How much dirt does it take to make a field?
The container garden on my balcony held several pots of dirt. When the pandemic came and constricted our lives in so many ways, that small apartment became the scope of my days. This was extended only a little by bike rides on a nearby trail, grocery trips, and whatever social connections my unstable internet allowed. Compared to the global scale of a pandemic, my bit of earth felt small.
I focused on little things, like tending my balcony garden. I needed something I had the power to care for
, a little space out of which I could coax some color and beauty. The two potted strawberry plants bore no fruit that year, but I didn’t expect them to. I could no more expect strawberry plants to produce in the upheaval of planting than I could expect human beings to flourish in the upheaval of a pandemic. I felt kinship with their barrenness.

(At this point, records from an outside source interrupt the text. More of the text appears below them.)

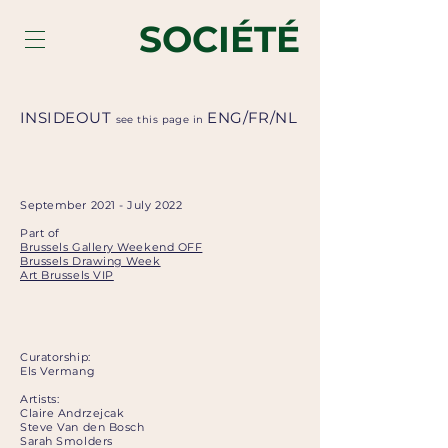
SOCIÉTÉ
INSIDEOUT
ENG
/
FR
/
NL
see this page in
September 2021 - July 2022
Part of
Brussels Gallery Weekend OFF
Brussels Drawing Week
Art Brussels VIP
Curatorship:
Els Vermang
Artists:
Claire Andrzejcak
Steve Van den Bosch
Sarah Smolders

When the time came, I cut back the strawberry plants to winter over.
I read the book of Jeremiah with a new love. Jailed for his prophecies, his nation under siege, he buys a field from his cousin. It seems unlikely in these circumstances Jeremiah will ever have need of the field, and yet he signs the deed, pays his cousin, and declares, “Thus says the Lord of hosts, the God of Israel: houses and fields and vineyards shall again be bought in this land.” He purchases the field as a sign: life will once again be lived there.
I thought of Jeremiah’s field when, one snowy day in March, I glanced down at the stump of a strawberry plant and saw a small green shoot reaching for the sky. Perhaps in that small gathering of pots and dirt I’d found more than I expected. Perhaps I’d found a sign that life will once again thrive.